If we want to render at 24 fps, we have 41 ms; if we render at the full 60 fps, we only have 16 ms. If we accidentally download a pixel buffer from the GPU to the CPU, and then upload it back to the GPU, we are moving 3.8 MB of data in each direction for a fullscreen iPhone 6 image. That’s going to break our frame rate.

When we’re using a CVPixelBuffer, we want a flow like this:

Flow of image data

The CVPixelBuffer is CPU based (see below). We wrap it with a CIImage. Building our filter chain does not move any data around; it simply builds a recipe. Once we draw the image, we’re using a Core Image context based on the same EAGL context as the GLKView that will display the image. The EAGL context is GPU based. Note how we only cross the GPU-CPU boundary once. That’s the crucial part.

Work and Target

The Core Image context can be created in two ways: as a GPU context using an EAGLContext or as a CPU-based context.

This defines where Core Image will do its work — where pixel data will be processed. Independent of that, both GPU- and CPU-based contexts can render to the CPU using the createCGImage(…), render(_, toBitmap, …) and render(_, toCVPixelBuffer, …), methods, as well as related methods.

It’s important to understand how this moves pixel data between the CPU and GPU, or keeps all data on either the CPU and GPU. Moving data across this boundary comes at a cost.

Buffers and Images

In our sample, we are using a few different buffers and images. This can be a bit confusing.

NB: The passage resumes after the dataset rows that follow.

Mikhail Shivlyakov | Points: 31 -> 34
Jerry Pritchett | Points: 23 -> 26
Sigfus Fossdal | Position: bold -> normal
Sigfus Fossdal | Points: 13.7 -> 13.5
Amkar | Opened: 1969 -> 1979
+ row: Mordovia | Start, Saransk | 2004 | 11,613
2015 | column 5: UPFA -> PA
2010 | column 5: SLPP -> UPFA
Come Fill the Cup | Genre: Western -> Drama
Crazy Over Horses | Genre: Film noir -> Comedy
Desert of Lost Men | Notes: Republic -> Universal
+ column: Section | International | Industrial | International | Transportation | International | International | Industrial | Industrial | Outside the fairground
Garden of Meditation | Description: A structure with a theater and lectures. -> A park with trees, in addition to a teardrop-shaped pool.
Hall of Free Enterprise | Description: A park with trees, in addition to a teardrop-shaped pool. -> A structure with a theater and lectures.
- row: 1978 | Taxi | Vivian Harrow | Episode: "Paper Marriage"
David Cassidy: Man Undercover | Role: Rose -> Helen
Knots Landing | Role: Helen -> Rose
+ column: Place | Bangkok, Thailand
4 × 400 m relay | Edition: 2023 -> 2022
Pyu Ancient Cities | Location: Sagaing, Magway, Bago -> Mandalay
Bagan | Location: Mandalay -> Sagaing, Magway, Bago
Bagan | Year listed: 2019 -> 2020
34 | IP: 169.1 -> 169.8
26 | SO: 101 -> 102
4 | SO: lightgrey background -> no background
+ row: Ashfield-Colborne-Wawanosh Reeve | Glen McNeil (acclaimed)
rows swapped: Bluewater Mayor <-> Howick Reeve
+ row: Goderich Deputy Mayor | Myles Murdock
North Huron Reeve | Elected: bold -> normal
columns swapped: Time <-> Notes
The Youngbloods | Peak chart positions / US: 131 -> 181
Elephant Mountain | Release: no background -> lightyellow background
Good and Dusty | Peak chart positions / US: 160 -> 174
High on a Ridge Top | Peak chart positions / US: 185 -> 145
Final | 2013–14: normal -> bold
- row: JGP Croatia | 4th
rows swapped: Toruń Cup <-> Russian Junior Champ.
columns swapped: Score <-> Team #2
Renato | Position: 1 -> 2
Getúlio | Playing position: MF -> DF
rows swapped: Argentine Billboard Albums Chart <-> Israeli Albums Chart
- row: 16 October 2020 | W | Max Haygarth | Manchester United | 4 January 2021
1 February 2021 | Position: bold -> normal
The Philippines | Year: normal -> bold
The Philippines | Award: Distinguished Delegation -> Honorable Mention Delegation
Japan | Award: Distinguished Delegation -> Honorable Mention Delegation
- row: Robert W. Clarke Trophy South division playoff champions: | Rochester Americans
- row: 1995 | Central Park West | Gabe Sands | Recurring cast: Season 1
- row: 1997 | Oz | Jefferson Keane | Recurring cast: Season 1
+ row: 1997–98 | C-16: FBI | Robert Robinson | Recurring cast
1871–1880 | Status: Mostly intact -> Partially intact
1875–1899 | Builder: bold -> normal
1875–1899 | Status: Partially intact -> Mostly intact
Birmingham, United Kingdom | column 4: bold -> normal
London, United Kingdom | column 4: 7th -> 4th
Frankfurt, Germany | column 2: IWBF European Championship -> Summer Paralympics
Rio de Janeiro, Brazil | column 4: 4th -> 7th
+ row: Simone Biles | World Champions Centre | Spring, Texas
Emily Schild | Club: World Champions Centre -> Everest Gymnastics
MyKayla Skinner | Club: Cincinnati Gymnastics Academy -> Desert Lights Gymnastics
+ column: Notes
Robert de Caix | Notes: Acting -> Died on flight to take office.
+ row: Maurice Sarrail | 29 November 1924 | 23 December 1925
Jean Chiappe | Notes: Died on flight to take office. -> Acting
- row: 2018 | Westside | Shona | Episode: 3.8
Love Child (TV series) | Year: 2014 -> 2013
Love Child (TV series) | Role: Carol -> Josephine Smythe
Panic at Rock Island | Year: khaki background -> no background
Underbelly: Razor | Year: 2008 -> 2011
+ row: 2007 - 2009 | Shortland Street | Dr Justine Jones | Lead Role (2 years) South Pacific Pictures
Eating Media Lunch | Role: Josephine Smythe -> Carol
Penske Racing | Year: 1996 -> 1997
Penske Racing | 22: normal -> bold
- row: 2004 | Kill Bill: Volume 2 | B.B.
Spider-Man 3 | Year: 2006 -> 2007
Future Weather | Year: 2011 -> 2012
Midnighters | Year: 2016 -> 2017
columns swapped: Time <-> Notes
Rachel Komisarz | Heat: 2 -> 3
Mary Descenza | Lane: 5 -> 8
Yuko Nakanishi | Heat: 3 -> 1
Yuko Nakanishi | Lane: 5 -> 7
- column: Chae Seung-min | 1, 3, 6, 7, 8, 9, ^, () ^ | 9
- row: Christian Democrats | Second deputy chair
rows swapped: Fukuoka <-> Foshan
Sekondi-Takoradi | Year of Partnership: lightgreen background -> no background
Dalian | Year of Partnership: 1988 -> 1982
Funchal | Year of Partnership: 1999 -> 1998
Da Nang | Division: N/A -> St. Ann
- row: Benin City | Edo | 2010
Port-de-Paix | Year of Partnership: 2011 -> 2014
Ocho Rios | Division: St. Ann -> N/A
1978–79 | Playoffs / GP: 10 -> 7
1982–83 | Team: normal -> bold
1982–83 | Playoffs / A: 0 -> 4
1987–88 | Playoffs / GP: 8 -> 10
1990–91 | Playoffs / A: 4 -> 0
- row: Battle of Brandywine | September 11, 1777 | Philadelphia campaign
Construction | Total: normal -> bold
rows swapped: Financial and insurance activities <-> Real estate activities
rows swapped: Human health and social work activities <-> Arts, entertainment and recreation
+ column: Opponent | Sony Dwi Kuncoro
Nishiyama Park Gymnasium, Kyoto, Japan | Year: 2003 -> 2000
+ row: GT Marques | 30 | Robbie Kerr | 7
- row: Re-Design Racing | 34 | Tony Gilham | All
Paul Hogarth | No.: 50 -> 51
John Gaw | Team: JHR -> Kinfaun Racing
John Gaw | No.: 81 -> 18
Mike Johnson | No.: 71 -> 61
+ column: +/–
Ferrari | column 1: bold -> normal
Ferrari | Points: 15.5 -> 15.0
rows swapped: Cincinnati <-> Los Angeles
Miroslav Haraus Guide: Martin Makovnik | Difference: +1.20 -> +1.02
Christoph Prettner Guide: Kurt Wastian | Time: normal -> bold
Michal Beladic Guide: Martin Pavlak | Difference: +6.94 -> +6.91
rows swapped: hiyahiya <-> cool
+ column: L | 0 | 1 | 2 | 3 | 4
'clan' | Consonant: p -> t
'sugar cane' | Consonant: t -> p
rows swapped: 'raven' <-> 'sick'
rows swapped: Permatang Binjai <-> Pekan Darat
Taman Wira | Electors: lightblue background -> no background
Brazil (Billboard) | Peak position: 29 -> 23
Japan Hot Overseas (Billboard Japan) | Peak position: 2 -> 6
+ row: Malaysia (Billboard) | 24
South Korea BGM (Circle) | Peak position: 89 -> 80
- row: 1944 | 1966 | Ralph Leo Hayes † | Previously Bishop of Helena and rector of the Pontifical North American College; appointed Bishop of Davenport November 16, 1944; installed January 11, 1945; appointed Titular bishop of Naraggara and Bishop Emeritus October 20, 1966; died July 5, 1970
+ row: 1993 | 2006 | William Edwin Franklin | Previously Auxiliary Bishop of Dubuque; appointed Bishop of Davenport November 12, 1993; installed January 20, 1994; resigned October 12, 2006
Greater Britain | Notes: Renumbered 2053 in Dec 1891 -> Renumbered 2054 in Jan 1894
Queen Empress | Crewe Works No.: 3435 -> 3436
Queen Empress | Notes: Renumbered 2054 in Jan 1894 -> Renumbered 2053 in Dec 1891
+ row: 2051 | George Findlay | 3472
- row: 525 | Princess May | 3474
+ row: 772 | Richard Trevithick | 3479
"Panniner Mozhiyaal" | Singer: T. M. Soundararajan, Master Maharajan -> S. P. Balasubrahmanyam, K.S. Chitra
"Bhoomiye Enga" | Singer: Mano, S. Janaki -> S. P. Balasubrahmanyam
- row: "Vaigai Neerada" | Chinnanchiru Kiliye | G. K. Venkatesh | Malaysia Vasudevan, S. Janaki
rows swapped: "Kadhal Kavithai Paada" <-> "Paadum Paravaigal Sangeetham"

The reason for this is quite simply that different frameworks have different uses for these “images.” Here’s a very quick overview to show which ones are CPU- and GPU-based, respectively:

Class Description
CIImage These can represent two things: image data or a recipe to generate image data.
The output of a CIFilter is very lightweight. It’s just a description of how it is generated and does not contain any actual pixel data.
If the output is image data, it can be either raw pixel NSData, a CGImage, a CVPixelBuffer, or an OpenGL texture.
CVImageBuffer This is an abstract superclass of CVPixelBuffer (CPU) and CVOpenGLESTexture (GPU).
CVPixelBuffer A Core Video pixel buffer is CPU based.
CMSampleBuffer A Core Media sample buffer wraps either a CMBlockBuffer or a CVImageBuffer, in addition to metadata.
CMBlockBuffer A Core Media block buffer is CPU based.

Note that CIImage has quite a few convenience methods to, for example, load an image from JPEG data or a UIImage directly. Behind the scenes, these will use a CGImage-based CIImage.

Conclusion

Core Image is a great tool for manipulating live video. When you have the proper setup, the performance is great — just make sure there are no roundtrips between the GPU and CPU. By using filters creatively, you can achieve very interesting effects that go way beyond a simple hue or sepia filter. All this code can be easily abstracted, and a solid understanding of where the different objects live (on the GPU or CPU) helps in getting the necessary performance.